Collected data
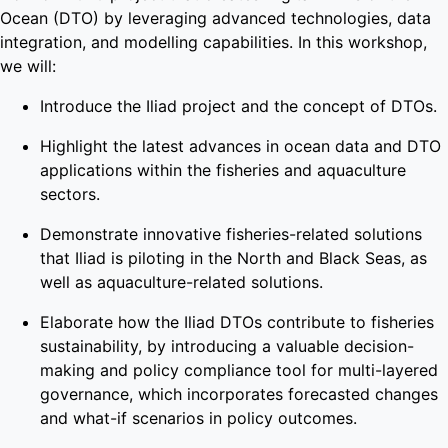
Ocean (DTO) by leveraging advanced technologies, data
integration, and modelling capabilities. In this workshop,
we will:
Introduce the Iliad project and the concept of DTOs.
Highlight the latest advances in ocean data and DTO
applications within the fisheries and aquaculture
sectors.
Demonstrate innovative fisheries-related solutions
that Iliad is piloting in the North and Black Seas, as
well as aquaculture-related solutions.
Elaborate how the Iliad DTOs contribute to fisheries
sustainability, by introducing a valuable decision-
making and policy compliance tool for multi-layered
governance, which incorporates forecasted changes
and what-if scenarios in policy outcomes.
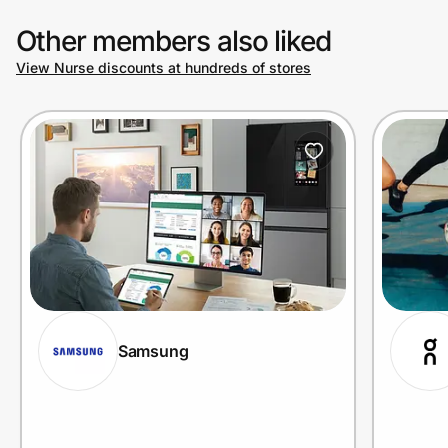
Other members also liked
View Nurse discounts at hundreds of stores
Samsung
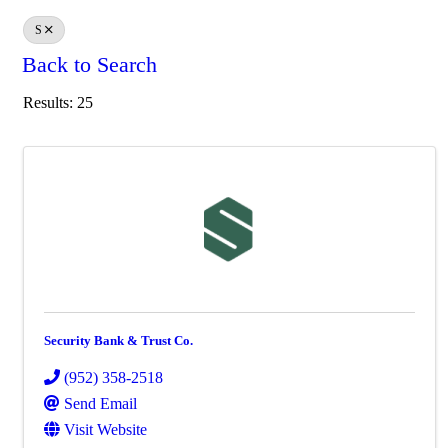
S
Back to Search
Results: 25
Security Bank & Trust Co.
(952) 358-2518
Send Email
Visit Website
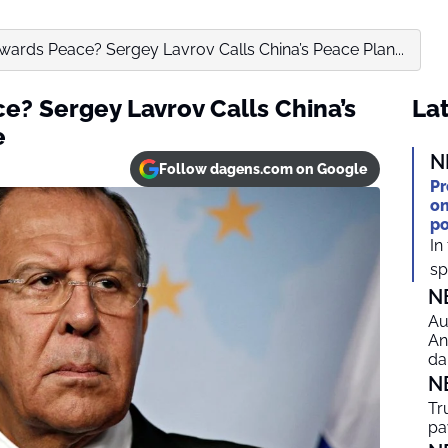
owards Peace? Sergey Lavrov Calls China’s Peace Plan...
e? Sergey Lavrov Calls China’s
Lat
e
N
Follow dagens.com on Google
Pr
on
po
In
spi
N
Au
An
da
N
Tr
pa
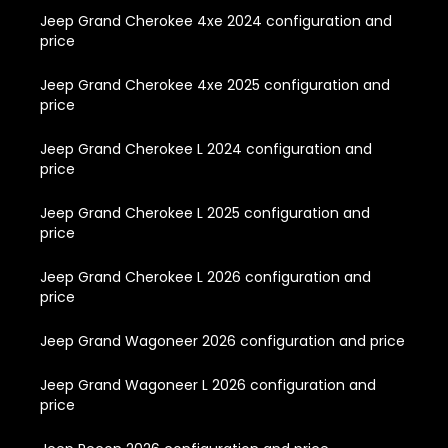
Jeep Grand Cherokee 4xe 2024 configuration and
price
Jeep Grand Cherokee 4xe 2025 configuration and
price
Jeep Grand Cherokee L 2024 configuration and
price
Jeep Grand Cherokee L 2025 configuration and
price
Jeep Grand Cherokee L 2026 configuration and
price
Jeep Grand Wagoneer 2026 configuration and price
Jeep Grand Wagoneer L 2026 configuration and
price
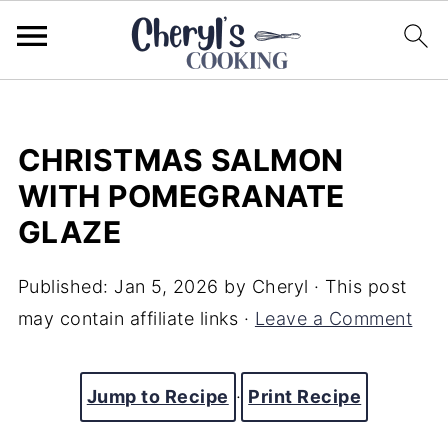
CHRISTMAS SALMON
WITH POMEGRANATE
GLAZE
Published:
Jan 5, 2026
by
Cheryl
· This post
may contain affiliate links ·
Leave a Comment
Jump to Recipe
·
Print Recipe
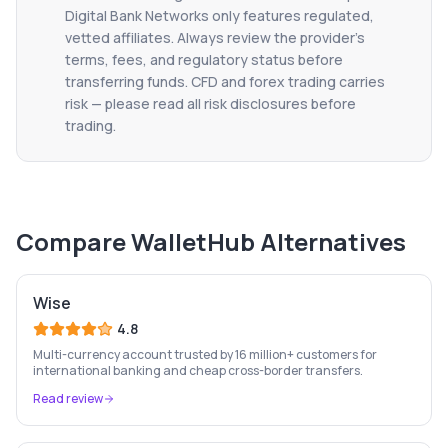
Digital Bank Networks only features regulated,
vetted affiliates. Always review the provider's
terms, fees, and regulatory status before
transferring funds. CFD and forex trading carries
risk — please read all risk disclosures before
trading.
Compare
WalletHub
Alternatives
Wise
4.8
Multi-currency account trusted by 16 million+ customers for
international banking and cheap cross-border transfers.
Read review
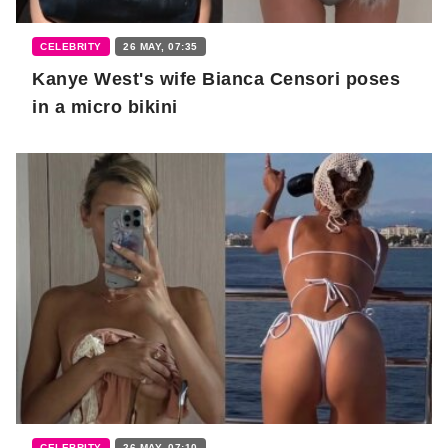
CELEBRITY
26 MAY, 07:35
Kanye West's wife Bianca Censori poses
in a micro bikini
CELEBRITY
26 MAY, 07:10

### [TASK BRIEF]
Please state only how many lines contain the string "DTOs", counting a match only when the capitalization is the same.

### [RESULT OF THIS TASK]
2